The provisions of Chapter 542A limiting recovery of attorney’s fees will not apply if an insurer elects to accept an agent’s liability but fails to make that agent available at a reasonable time and place to give deposition testimony unless the court finds that:

  • it is impracticable to make the agent available due to a change in circumstances arising after the election was made;
  • the agent would not have been a proper party to the action; or
  • obtaining the agent’s deposition testimony is not warranted under the law.

Evidence of the agent’s acts or omissions may be offered at trial and the trier of fact may be asked to resolve fact issues as if the agent were a defendant, although an insurer’s election to accept the agent’s liability may not be made known to the jury. A judgment against the insurer must include any liability that would have been assessed against the agent.

Limitations on Recovery of Attorney’s Fees

If a defendant pleads and proves that the defendant was not given a presuit notice stating the specific amount alleged to be owed by the insurer at least 61 days before the date the lawsuit was filed by the claimant, the court may not award to the claimant any attorney’s fees incurred after the date the defendant files the pleading with the court.
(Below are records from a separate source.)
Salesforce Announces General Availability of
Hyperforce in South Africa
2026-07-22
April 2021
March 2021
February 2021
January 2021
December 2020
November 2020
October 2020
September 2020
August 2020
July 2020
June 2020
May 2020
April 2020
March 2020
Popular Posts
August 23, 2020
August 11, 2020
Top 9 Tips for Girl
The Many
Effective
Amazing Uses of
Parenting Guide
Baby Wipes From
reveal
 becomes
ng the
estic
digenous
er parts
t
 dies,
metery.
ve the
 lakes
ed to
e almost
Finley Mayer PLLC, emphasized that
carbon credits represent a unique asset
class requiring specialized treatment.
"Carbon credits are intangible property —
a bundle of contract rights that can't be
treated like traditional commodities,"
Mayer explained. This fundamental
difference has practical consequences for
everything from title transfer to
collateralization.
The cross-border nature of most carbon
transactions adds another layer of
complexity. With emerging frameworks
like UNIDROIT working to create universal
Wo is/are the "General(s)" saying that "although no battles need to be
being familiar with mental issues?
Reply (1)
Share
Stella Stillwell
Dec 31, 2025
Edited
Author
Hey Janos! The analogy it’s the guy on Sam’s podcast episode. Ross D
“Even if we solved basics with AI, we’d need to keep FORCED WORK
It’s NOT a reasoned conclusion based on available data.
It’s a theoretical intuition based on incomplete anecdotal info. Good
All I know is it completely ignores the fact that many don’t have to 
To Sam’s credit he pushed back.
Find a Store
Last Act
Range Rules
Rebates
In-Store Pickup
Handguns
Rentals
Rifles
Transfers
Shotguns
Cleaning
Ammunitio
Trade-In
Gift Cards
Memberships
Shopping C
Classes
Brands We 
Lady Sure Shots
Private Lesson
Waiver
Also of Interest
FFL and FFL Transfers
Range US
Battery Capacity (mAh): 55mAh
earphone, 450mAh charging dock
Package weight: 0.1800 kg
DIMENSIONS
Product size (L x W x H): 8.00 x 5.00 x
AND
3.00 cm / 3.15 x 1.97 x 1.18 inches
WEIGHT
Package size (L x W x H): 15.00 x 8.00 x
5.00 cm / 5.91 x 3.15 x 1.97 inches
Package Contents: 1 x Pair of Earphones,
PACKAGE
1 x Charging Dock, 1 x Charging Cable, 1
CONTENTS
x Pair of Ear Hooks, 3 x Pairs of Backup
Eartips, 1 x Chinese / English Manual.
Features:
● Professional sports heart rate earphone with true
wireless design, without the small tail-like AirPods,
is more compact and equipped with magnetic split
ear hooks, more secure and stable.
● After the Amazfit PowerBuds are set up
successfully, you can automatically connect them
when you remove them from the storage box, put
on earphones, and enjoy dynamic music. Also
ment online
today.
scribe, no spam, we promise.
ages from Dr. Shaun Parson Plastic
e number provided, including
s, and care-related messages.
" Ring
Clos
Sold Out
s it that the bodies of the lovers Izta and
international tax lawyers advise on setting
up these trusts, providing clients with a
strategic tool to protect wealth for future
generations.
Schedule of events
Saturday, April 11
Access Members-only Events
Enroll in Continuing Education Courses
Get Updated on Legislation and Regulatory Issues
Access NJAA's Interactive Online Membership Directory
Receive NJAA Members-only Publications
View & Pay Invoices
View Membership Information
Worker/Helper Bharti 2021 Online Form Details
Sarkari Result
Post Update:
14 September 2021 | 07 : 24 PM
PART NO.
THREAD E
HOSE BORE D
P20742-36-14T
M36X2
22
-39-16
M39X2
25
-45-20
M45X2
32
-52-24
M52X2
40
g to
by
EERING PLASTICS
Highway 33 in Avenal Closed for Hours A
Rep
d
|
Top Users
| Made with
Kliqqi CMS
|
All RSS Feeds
Otherwise, the amount of attorney’s fees that may be awarded to a claimant is the lesser of:

  • the amount of reasonable and necessary attorney’s fees determined by the trier of fact to have been incurred by the claimant in bringing the action;
  • the amount of attorney’s fees that may be awarded to the claimant under other applicable law; or
  • an amount calculated by dividing the amount to be awarded in the judgment for property damage by the amount alleged to be owed on the claim in the presuit notice, and multiplying the amount calculated by the amount of reasonable and necessary attorney’s fees determined by the trier of fact to have been incurred by the claimant in bringing the action.Attorney’s fees will not be awarded if the amount calculated by dividing the amount to be awarded in the judgment for property damage by the amount alleged to be owed on the claim in the presuit notice is less than 0.2. A corresponding percentage of attorney’s fees will be awarded if the amount calculated is at least 0.2 but less than 0.8. The full amount of attorney’s fees will be awarded if the amount calculated is equal to or greater than 0.8. Stated another way:
  • If less than 20 percent of damages claimed presuit are awarded, no attorney’s fees are recoverable.
  • If 20 to 79 percent of damages claimed presuit are awarded, the corresponding percentage of attorney’s fees are recoverable.
  • If at least 80 percent of damages claimed presuit are awarded, 100 percent of attorney’s fees are recoverable.

Amendments to Chapter 542 Prompt Payment of Claims Statutes

The new law amends existing Chapter 542, commonly known as the Prompt Payment of Claims Act (PPOC), to create a separate interest damages provision that applies to claims in litigation to which Chapter 542A applies.

If Chapter 542A applies and there was a violation of PPOC, the insured will be entitled to interest as damages that will effectively range from 10% to 20% per year. The rate is calculated by adding 5% to the prime rate as published by the Federal Reserve System, if the prime rate is between 5% and 15%. If the prime rate is below 5%, as it is currently, then 5% will be used in the calculation instead of the prime rate. If the prime rate is higher than 15%, then 15% would be used in the calculation instead of the prime rate.   

If Chapter 542A does not apply, or if Chapter 542A applies but the property damage claim was made before September 1, 2017, the current 18% interest rate will continue to apply.

Chapter 542 has also been amended to state that attorney’s fees must be both reasonable and necessary to be recoverable for PPOC violations, and to state that prejudgment interest is recoverable on the claim in addition to PPOC interest.